■ **PAGE**:
As we thankfully put the divisive Backlash 2018 behind us and move towards WWE’s next pay-per-view, Money in the Bank 2018, the company’s television was taken up a notch this week thanks to several strong matches across every brand, many of which had direct consequence. Usually these relatively generic outings can feel rather mundane, but what has surprised me these last seven days is the focus on character in almost every bout worth watching. Not only did Monday Night Raw (MNR) and Smackdown Live (SDL) actively progress storylines with these contests (though admittedly not in every instance), they made sure to develop character at the same time, simply because they could.
It is a trait I wish we saw more of in this day and age.
My name is Samuel ‘Plan and this is the Performance Art View of the week that was.
Mojo Rawley emerged from the curtain with granite faced determination on MNR this last week in response to an Intercontinental Championship Open Challenge laid out by the currently red hot Seth Rollins 24 hours after what many are referring to as the clear front runner for WWE Match of the Year thus far.
In their first ever on-screen interaction, it quickly became clear that Rawley was there with extremely high ambition, to try and hijack Seth Rollins and his legacy and usher in Monday Night Rawly by seizing the Kingslayer’s Intercontinental Championship before going on to win the Money in the Bank briefcase as Rollins once did in years past. For a man still relatively new to the singles scene in WWE, it was clear Rawley’s appetite was ravenous considering the tall order he had set for himself and, regardless of the unlikelihood that he would succeed in his mission, and regardless of the reason why Rawley is receiving the boos he is, it means that this Intercontinental Open immediately took on a classic make-up: a fighting, heroic and popular champion against a cocky, unconvincing and villainous challenger.

■ **OBJECTIVE A**: Among the entries, return the part that opens with the line containing "Document page, 1500x844 pixels." and closes with the line containing "text_box [67, 975, 227, 1082]", copying each of those lines exactly as it appears.

■ **SUPPLIED DATA**:

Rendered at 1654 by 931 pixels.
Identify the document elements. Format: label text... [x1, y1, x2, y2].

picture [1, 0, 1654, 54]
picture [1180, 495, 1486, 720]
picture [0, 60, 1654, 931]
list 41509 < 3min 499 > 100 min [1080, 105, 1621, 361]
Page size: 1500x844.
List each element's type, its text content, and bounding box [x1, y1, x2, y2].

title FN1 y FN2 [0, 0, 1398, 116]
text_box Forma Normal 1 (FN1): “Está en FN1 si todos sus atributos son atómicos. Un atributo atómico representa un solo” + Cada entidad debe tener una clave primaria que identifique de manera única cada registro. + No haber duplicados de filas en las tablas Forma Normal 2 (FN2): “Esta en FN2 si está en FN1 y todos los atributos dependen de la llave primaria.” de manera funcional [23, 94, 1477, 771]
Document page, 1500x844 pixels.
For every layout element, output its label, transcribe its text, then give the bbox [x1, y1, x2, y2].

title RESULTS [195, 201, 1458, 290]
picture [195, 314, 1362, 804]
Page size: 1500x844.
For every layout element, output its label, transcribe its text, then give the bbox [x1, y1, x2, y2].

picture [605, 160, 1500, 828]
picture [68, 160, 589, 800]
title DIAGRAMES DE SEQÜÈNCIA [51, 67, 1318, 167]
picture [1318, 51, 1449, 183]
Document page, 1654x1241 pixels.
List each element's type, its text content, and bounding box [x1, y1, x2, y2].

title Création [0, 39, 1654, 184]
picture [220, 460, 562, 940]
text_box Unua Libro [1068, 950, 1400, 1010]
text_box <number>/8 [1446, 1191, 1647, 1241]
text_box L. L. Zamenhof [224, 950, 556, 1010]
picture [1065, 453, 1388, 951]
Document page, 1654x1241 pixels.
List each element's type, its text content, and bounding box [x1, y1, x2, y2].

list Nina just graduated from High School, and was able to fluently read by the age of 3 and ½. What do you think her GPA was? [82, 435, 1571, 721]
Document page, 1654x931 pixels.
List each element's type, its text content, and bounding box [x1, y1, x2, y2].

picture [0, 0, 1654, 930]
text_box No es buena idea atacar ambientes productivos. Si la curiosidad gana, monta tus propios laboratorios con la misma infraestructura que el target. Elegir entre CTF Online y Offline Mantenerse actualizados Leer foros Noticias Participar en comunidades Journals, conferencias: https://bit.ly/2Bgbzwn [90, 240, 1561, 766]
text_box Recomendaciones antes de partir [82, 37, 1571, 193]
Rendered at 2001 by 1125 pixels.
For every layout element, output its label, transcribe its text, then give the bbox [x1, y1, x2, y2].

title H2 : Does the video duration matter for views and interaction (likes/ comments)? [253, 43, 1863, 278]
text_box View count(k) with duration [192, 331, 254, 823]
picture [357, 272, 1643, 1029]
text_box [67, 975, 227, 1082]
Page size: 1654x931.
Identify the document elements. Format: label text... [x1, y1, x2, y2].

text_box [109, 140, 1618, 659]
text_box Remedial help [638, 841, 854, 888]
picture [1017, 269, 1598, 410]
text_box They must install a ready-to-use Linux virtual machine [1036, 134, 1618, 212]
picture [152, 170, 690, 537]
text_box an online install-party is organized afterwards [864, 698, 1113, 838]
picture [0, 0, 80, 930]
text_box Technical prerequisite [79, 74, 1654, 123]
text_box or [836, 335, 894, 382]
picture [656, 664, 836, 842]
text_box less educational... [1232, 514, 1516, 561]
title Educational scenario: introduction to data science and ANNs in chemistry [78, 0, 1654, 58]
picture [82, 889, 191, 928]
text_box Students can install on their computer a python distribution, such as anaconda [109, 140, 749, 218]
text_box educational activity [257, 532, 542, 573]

■ **OBJECTIVE B**: Sum up the wrestling column in three sentences.

■ **FINAL RESULT A**:
Document page, 1500x844 pixels.
For every layout element, output its label, transcribe its text, then give the bbox [x1, y1, x2, y2].

title RESULTS [195, 201, 1458, 290]
picture [195, 314, 1362, 804]
Page size: 1500x844.
For every layout element, output its label, transcribe its text, then give the bbox [x1, y1, x2, y2].

picture [605, 160, 1500, 828]
picture [68, 160, 589, 800]
title DIAGRAMES DE SEQÜÈNCIA [51, 67, 1318, 167]
picture [1318, 51, 1449, 183]
Document page, 1654x1241 pixels.
List each element's type, its text content, and bounding box [x1, y1, x2, y2].

title Création [0, 39, 1654, 184]
picture [220, 460, 562, 940]
text_box Unua Libro [1068, 950, 1400, 1010]
text_box <number>/8 [1446, 1191, 1647, 1241]
text_box L. L. Zamenhof [224, 950, 556, 1010]
picture [1065, 453, 1388, 951]
Document page, 1654x1241 pixels.
List each element's type, its text content, and bounding box [x1, y1, x2, y2].

list Nina just graduated from High School, and was able to fluently read by the age of 3 and ½. What do you think her GPA was? [82, 435, 1571, 721]
Document page, 1654x931 pixels.
List each element's type, its text content, and bounding box [x1, y1, x2, y2].

picture [0, 0, 1654, 930]
text_box No es buena idea atacar ambientes productivos. Si la curiosidad gana, monta tus propios laboratorios con la misma infraestructura que el target. Elegir entre CTF Online y Offline Mantenerse actualizados Leer foros Noticias Participar en comunidades Journals, conferencias: https://bit.ly/2Bgbzwn [90, 240, 1561, 766]
text_box Recomendaciones antes de partir [82, 37, 1571, 193]
Rendered at 2001 by 1125 pixels.
For every layout element, output its label, transcribe its text, then give the bbox [x1, y1, x2, y2].

title H2 : Does the video duration matter for views and interaction (likes/ comments)? [253, 43, 1863, 278]
text_box View count(k) with duration [192, 331, 254, 823]
picture [357, 272, 1643, 1029]
text_box [67, 975, 227, 1082]

■ **FINAL RESULT B**: Between Backlash 2018 and Money in the Bank 2018, WWE's television stepped up this week with strong matches across every brand. On both Raw and Smackdown Live, many of these matches moved storylines forward and built up character at the same time. On Raw, Mojo Rawley answered Seth Rollins's Intercontinental Championship Open Challenge, hoping to take the title and then win the Money in the Bank briefcase, which made the bout a classic clash between a heroic, popular champion and a cocky, villainous challenger.